Page MenuHomePhabricator

Deploy multi-tenant OpenSearch cluster as replacement for Elasticsearch
Open, MediumPublicFeature

Description

Replace the Toolforge Elasticsearch cluster with an OpenSearch deployment with multi-tenancy enabled. This will improve the isolation of tenants within the service.


Original feature request:

Currently, it looks like anyone with Elasticsearch credentials can make write requests on any index. And unlike toolforge redis, it is possible to list all indices, so using secret index names don't work out either.

Possible solutions:

  • Put elasticsearch behind an HTTP proxy
  • Allow write requests only if index name begins with tool name (or if the index name is legacy - to allow for migration)
  • OR disallow listing of index names (GET /_cat/ calls) so that secret index name prefixes could be used for access control

Event Timeline

Some time ago, when I first started looking at a project which would use ES, I decided I was unable to use the Toolforge ES for exactly the reason @SD0001 describes. I didn't want to ingest my many GB of data only to have somebody delete it all with a single command. Plus I may not want to expose all my data to the world, or even WMF Cloud users.

When I enquired, I was told that due to licensing issues, Toolforge was actually running an elasticsearch fork called opensearch (see http://opensearch.org), but OS didn't support the multitennancy features needed to provide data isolation.

Roll forward a year or so. I've installed OS-2.11, which does have multitennancy support, on my VPS instance. I'd actually love to not be running my own OpenSearch. I suck at linux sysadmin, which the WMF SRE folks are expert at. Actually, I used to be very good at it, but it's been a while since I did it for real, so most of my skills in that department are stale. I'd rather be spending my time doing data analysis. It would be wonderful if a modern version of OpenSearch could be stood up in Toolforge, where I'm sure the WMF staff would do a far better job of administering it than what I've duct-taped together.

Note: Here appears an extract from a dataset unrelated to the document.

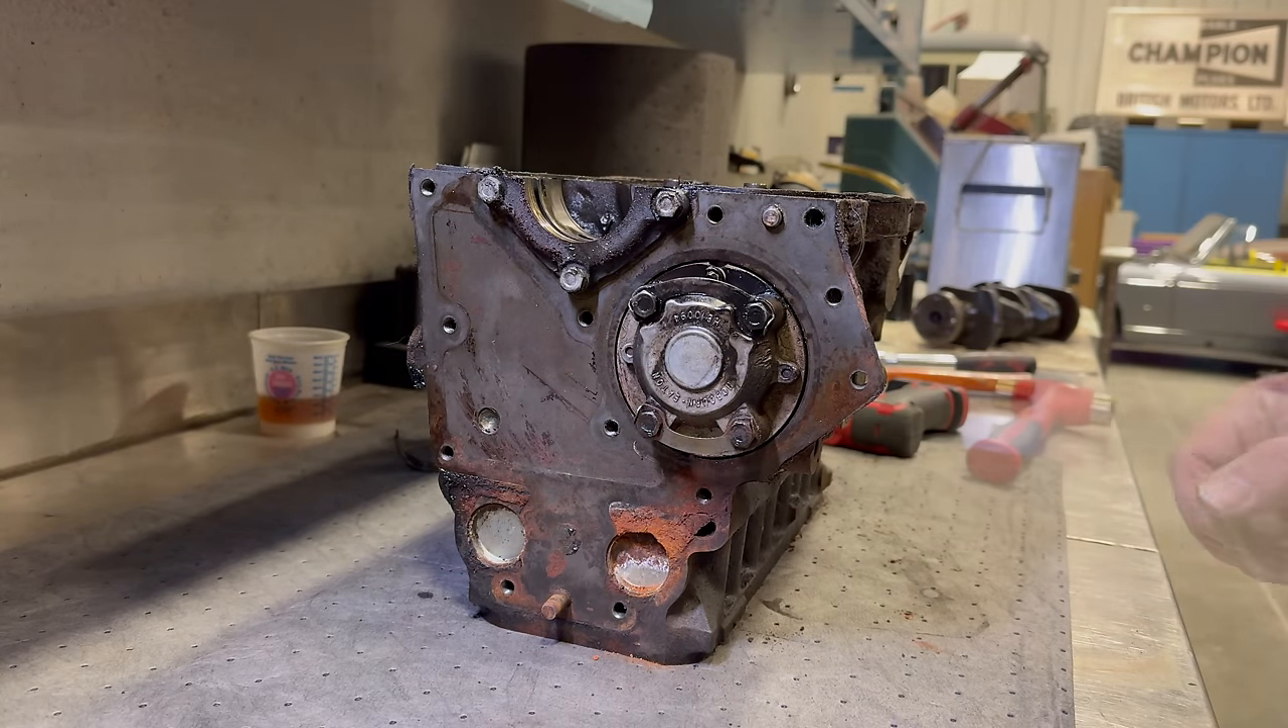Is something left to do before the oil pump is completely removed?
Yes.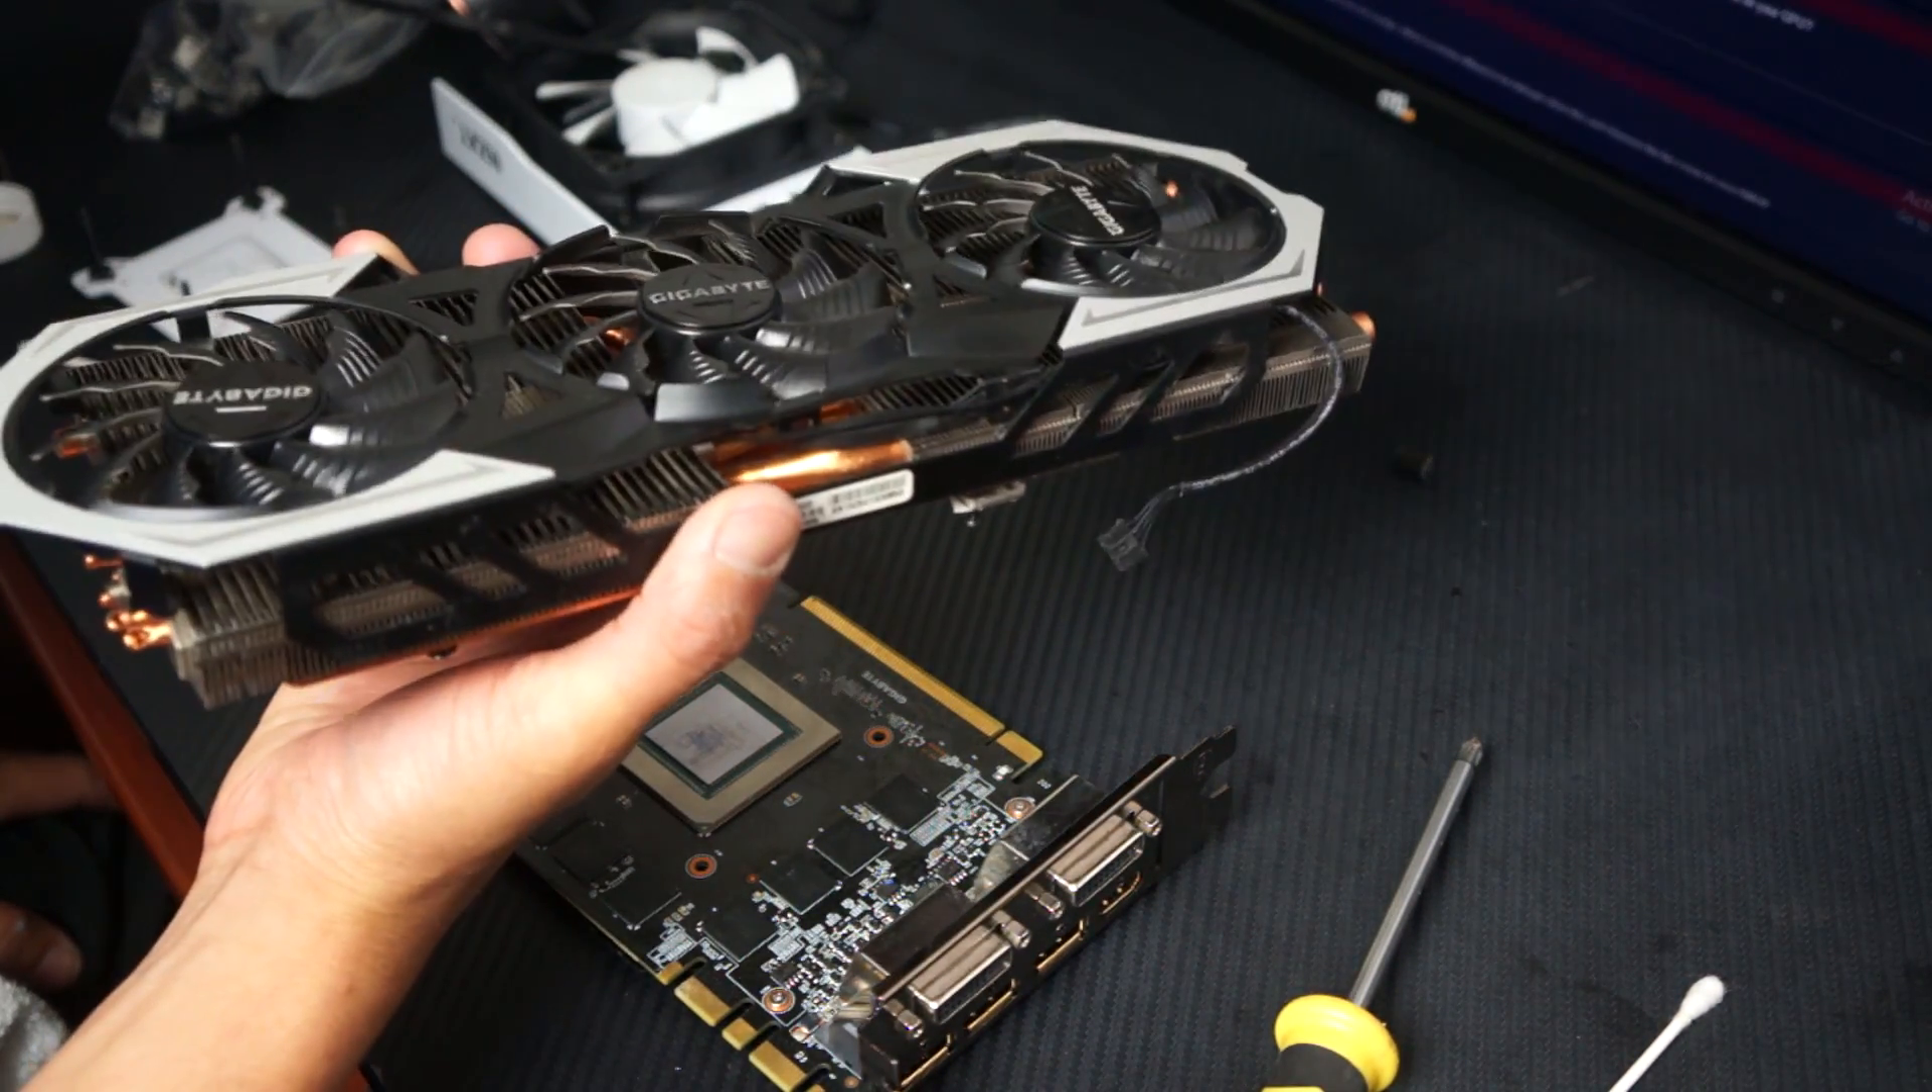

@bd808 following up to our conversation earlier today, it turns out this ticket already exists (and I had forgotten about it). I'll just add, per our conversation, that I'd be happy to work with a WMF team to get this up and running, sharing what I learned from my own experiences, and then hand over long-term ownership to the WMF team. If you could socialize this in the right places, I'd appreciate it.

I'm going to be bold and suggest that we rewrite the root task here to be about deploying OpenSearch with multi-tenancy enabled. The reason our current cluster does not have true multi-tenancy is that the elastic.co offerings in that space were non-free (both libre and gratis). The OpenSearch fork has reimplemented these features under a FOSS license which presents us with an opportunity to solve this community feature request without needing to invent things from scratch.

bd808 renamed this task from Add access control for Toolforge Elasticsearch to Deploy multi-tentant OpenSearch cluster as replacement for Elasticsearch.Oct 7 2024, 1:23 PM
bd808 updated the task description. (Show Details)
bd808 changed the subtype of this task from "Task" to "Feature Request".
fnegri renamed this task from Deploy multi-tentant OpenSearch cluster as replacement for Elasticsearch to Deploy multi-tenant OpenSearch cluster as replacement for Elasticsearch.Oct 31 2024, 3:24 PM

Linking T379288 since we might explore security features too for the (upcoming) WMF internal opensearch cluster used for search.